The film's performances are sharp and wonderful, the story is filled with numerous characters that stay in the memory and moments of drama that stir and move. Mandoki manages to explore the politics of the story without really making the film political, he doesn't have to resort to big slogans or preaching, he simply tells his story and lets the setting and situations display what was happening. There is almost a Dantenean quality to the way we see this small boy, Chava, trying to live a decent life surrounded by horror and death at a time when you were likely to find bodies floating in the nearby river, executed by soldiers. Mandoki beautifully contrasts the scenery with the carnage. Like Oliver Stone's "Platoon," the war scenes between soldiers and guerrillas are well-crafted but never "fun," the violence feels raw and not like some video game exercise. With intelligent editing, Mandoki creates an atmosphere of dread during the violence, capturing the confusion and sheer terror of being caught in the middle of a firefight with bullets flying by over your head and loved ones gone missing as bombs explode.

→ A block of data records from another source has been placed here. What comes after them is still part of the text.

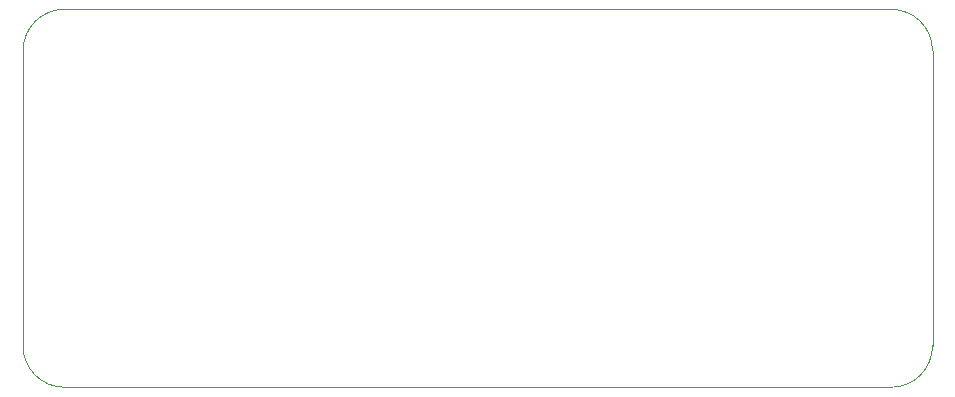
<source format=gbr>
G04 #@! TF.GenerationSoftware,KiCad,Pcbnew,(5.1.6)-1*
G04 #@! TF.CreationDate,2020-09-10T01:06:56+02:00*
G04 #@! TF.ProjectId,BananaSchplit,42616e61-6e61-4536-9368-706c69742e6b,rev?*
G04 #@! TF.SameCoordinates,Original*
G04 #@! TF.FileFunction,Profile,NP*
%FSLAX46Y46*%
G04 Gerber Fmt 4.6, Leading zero omitted, Abs format (unit mm)*
G04 Created by KiCad (PCBNEW (5.1.6)-1) date 2020-09-10 01:06:56*
%MOMM*%
%LPD*%
G01*
G04 APERTURE LIST*
G04 #@! TA.AperFunction,Profile*
%ADD10C,0.050000*%
G04 #@! TD*
G04 APERTURE END LIST*
D10*
X19300000Y-19300000D02*
G75*
G02*
X22800000Y-15800000I3500000J0D01*
G01*
X92800000Y-15800000D02*
G75*
G02*
X96300000Y-19300000I0J-3500000D01*
G01*
X96300000Y-44300000D02*
G75*
G02*
X92800000Y-47800000I-3500000J0D01*
G01*
X22800000Y-47800000D02*
G75*
G02*
X19300000Y-44300000I0J3500000D01*
G01*
X19300000Y-19300000D02*
X19300000Y-44300000D01*
X92800000Y-15800000D02*
X22800000Y-15800000D01*
X96300000Y-44300000D02*
X96300000Y-19300000D01*
X22800000Y-47800000D02*
X92800000Y-47800000D01*
M02*

</source>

"Innocent Voices" is one of those rare, small films that you probably didn't know about because the studio didn't blast your senses with endless advertising or hype but it is more haunting, powerful and memorable than most of the big films playing in over 2,000 screens. It tells a story Americans have largely forgotten and don't realize just how involved in it they were. Sometimes we need directors like Mandoki to shine a light on those corners of the world we tend to ignore, yet don't realize the immense connections they have to our history and foreign policy. And aside from historical importance, this is simply a great human drama, a moving story that could affect anyone anywhere, as any good film should. "Innocent Voices" is worth picking up.



LUIS MANDOKI, OPUS 95
***** 2004. Co-written and directed by the Mexican director Luis Mandoki (Message in a Bottle and Angel Eyes). Numerous awards earned in international festivals. El Salvador in the 80's. Chava lives in a village that lies between the Salvadorian army and the guerrilla warfare. He must hide with his friends when the army starts to enlist by force 12 years old boys. While watching this motion picture, I never had the feeling that it was pro-guerrilla or anti-Salvadorian army. INNOCENT VOICES is simply anti-civilian wars if it absolutely must be anti-something. Seen through the eyes of a kid, any war will seem awful even if it is justified by noble ideas. The director manages to provoke in our heart emotion and empathy and cinema is primarily about this. Masterpiece.